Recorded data
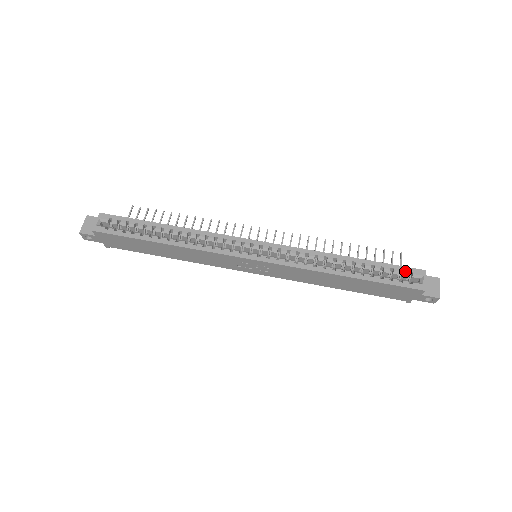
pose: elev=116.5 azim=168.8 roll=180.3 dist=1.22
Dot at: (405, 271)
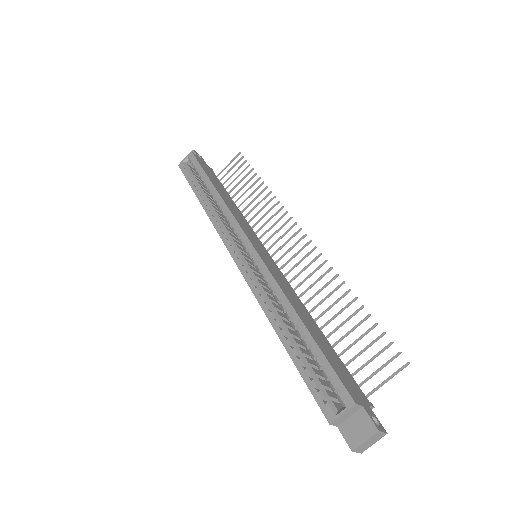
Dot at: (333, 382)
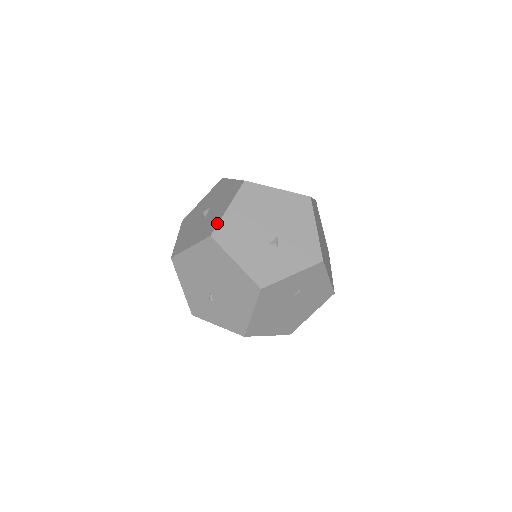
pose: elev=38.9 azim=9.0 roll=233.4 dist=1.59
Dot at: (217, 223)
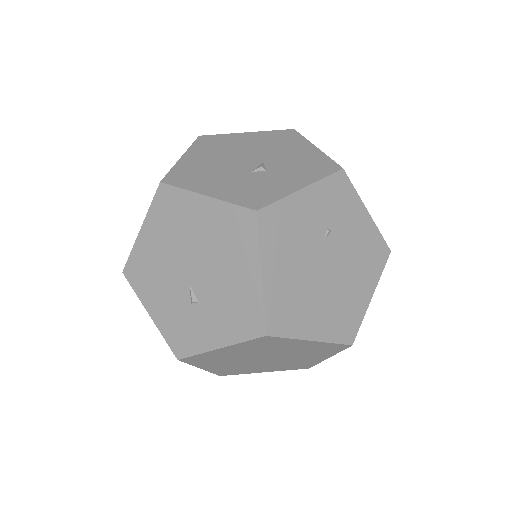
Dot at: (168, 172)
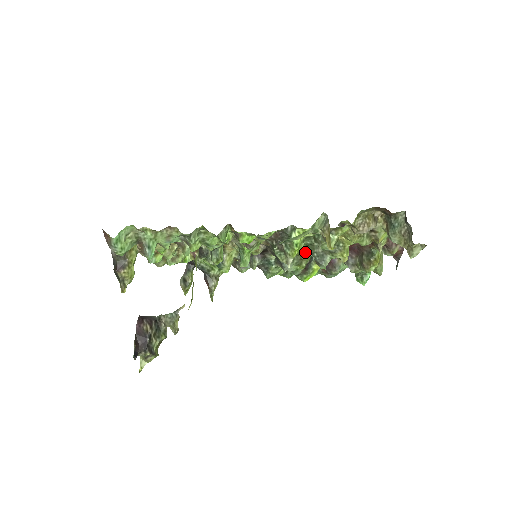
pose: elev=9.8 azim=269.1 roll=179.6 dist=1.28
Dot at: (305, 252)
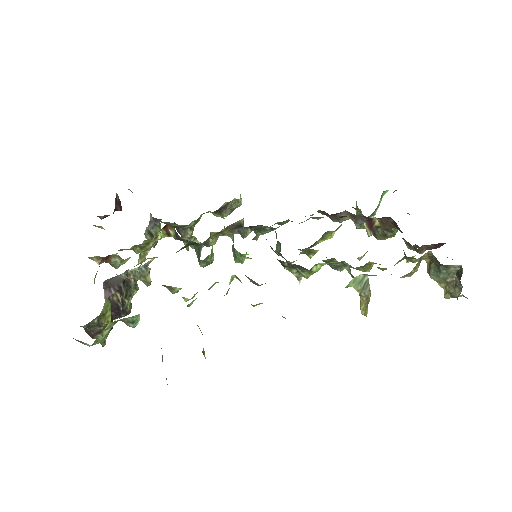
Dot at: occluded
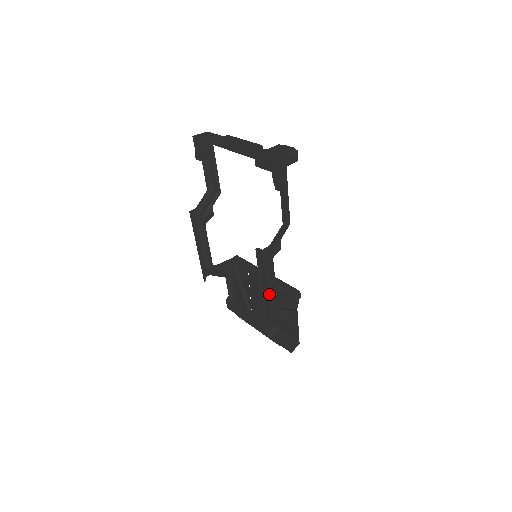
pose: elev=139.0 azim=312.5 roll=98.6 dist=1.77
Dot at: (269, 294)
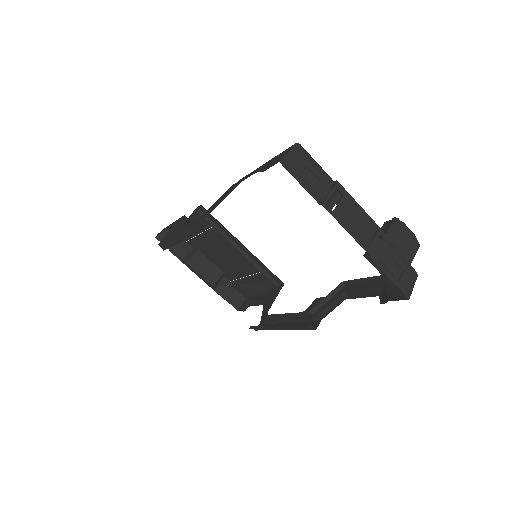
Dot at: occluded
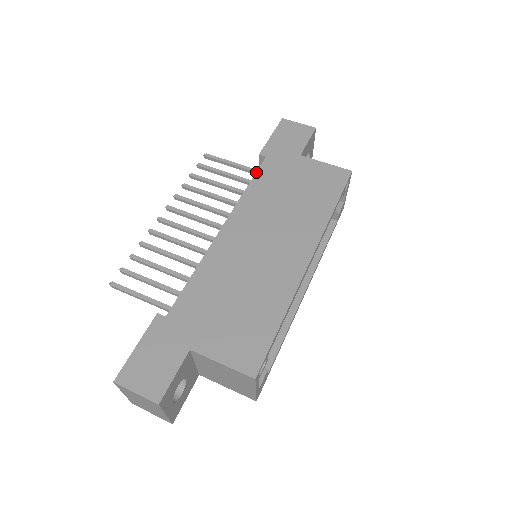
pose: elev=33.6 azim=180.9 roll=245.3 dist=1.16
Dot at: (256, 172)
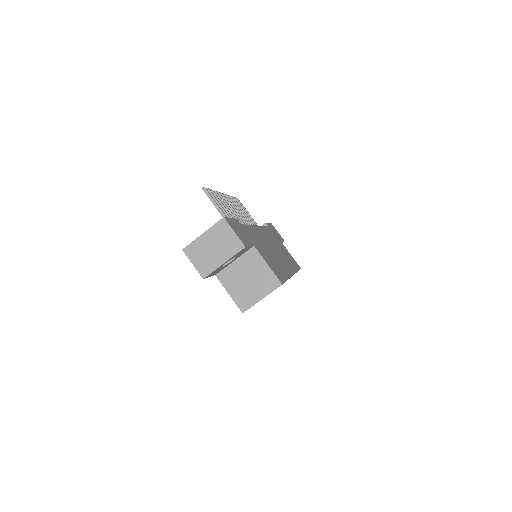
Dot at: (266, 226)
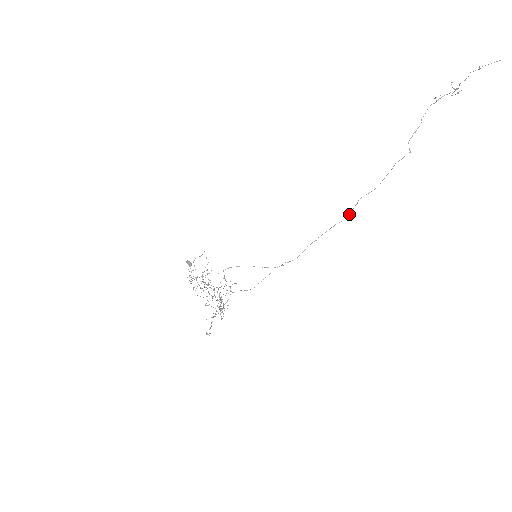
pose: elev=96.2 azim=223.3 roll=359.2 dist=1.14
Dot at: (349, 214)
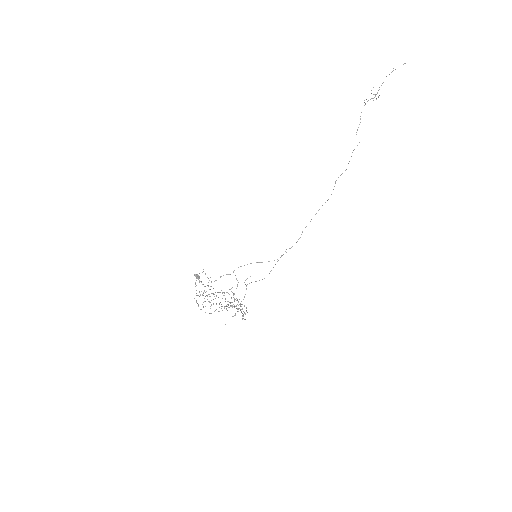
Dot at: (331, 194)
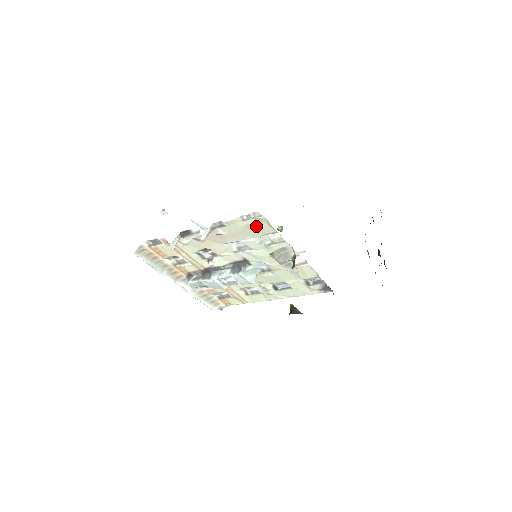
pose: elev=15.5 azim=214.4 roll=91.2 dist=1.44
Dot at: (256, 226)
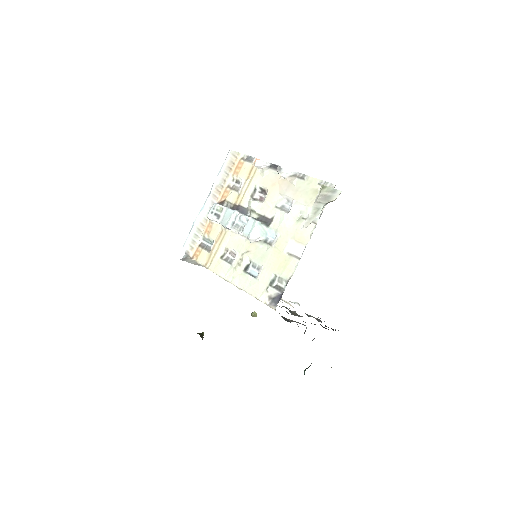
Dot at: occluded
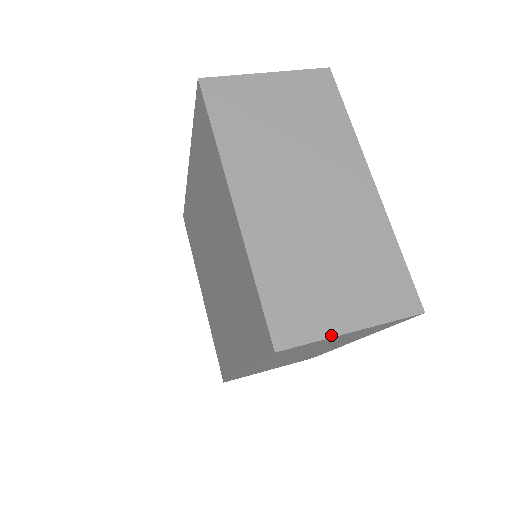
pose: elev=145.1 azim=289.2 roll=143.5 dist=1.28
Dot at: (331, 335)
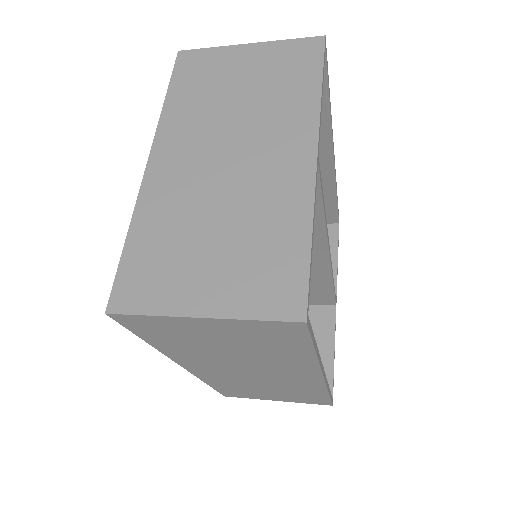
Dot at: (172, 314)
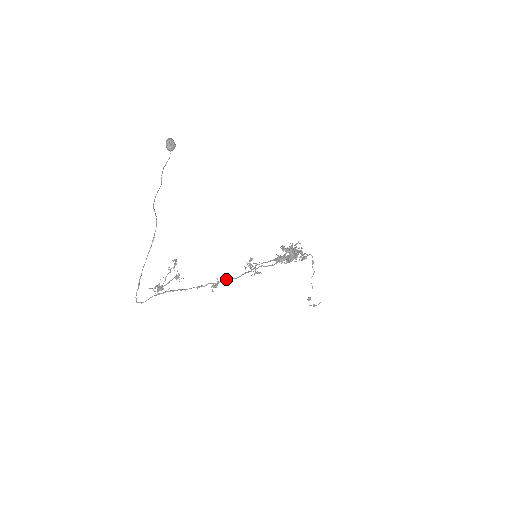
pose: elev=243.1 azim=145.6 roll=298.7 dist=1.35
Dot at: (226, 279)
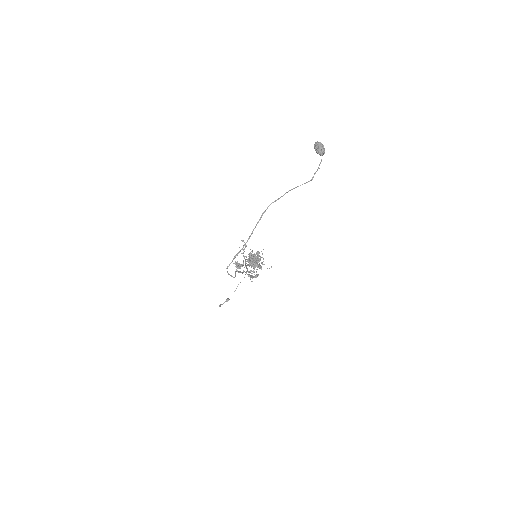
Dot at: (248, 271)
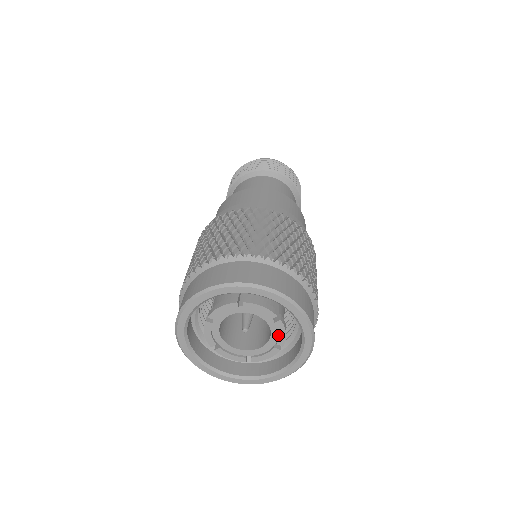
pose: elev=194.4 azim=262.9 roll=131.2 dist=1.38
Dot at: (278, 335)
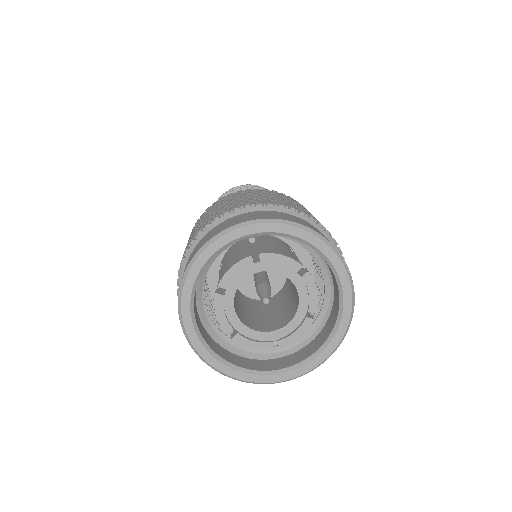
Dot at: (289, 333)
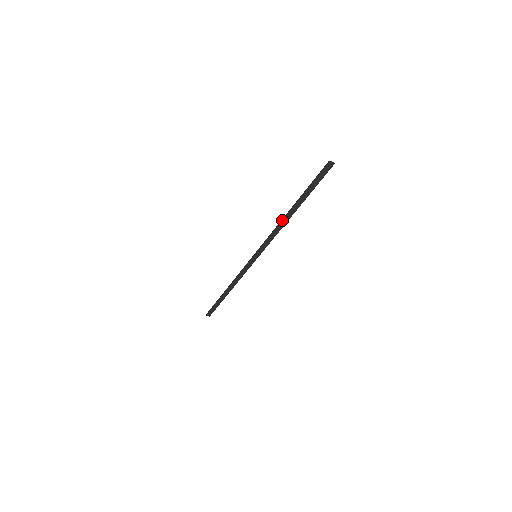
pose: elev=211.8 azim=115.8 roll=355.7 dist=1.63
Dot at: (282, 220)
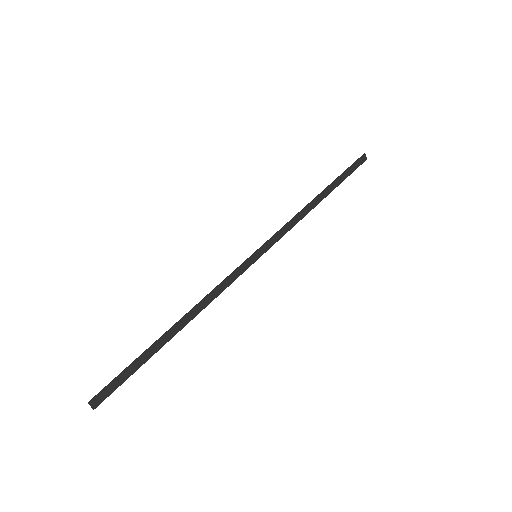
Dot at: (308, 204)
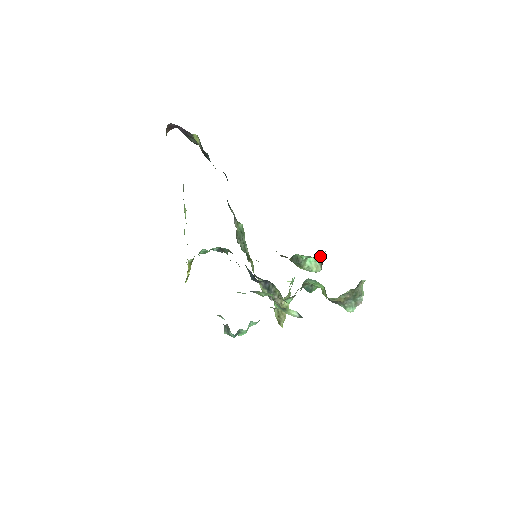
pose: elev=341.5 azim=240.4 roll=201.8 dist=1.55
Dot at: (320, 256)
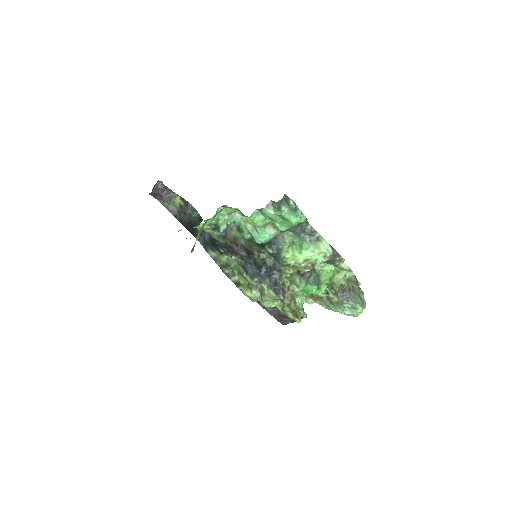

### DIRECTIONS
Update the listing above by replacing each "pose" with "camera", and write it out again with nothing else changed. Leave out the picture lines.

### ANSWER FOR THIS EXERCISE
camera: elev=116.5 azim=168.8 roll=180.3 dist=1.22
Dot at: (405, 271)
Dot at: (333, 382)
camera: elev=38.9 azim=9.0 roll=233.4 dist=1.59
Dot at: (217, 223)
Dot at: (168, 172)
camera: elev=9.8 azim=269.1 roll=179.6 dist=1.28
Dot at: (305, 252)
Dot at: occluded
camera: elev=139.0 azim=312.5 roll=98.6 dist=1.77
Dot at: (269, 294)
Dot at: occluded
camera: elev=33.6 azim=180.9 roll=245.3 dist=1.16
Dot at: (256, 172)
Dot at: (266, 226)
camera: elev=96.2 azim=223.3 roll=359.2 dist=1.14
Dot at: (349, 214)
Dot at: (331, 194)
camera: elev=15.5 azim=214.4 roll=91.2 dist=1.44
Dot at: (256, 226)
Dot at: occluded
camera: elev=145.1 azim=289.2 roll=143.5 dist=1.28
Dot at: (331, 335)
Dot at: (172, 314)
camera: elev=243.1 azim=145.6 roll=298.7 dist=1.35
Dot at: (226, 279)
Dot at: (248, 271)
camera: elev=194.4 azim=262.9 roll=131.2 dist=1.38
Dot at: (278, 335)
Dot at: (289, 333)
camera: elev=211.8 azim=115.8 roll=355.7 dist=1.63
Dot at: (282, 220)
Dot at: (308, 204)
camera: elev=341.5 azim=240.4 roll=201.8 dist=1.55
Dot at: (320, 256)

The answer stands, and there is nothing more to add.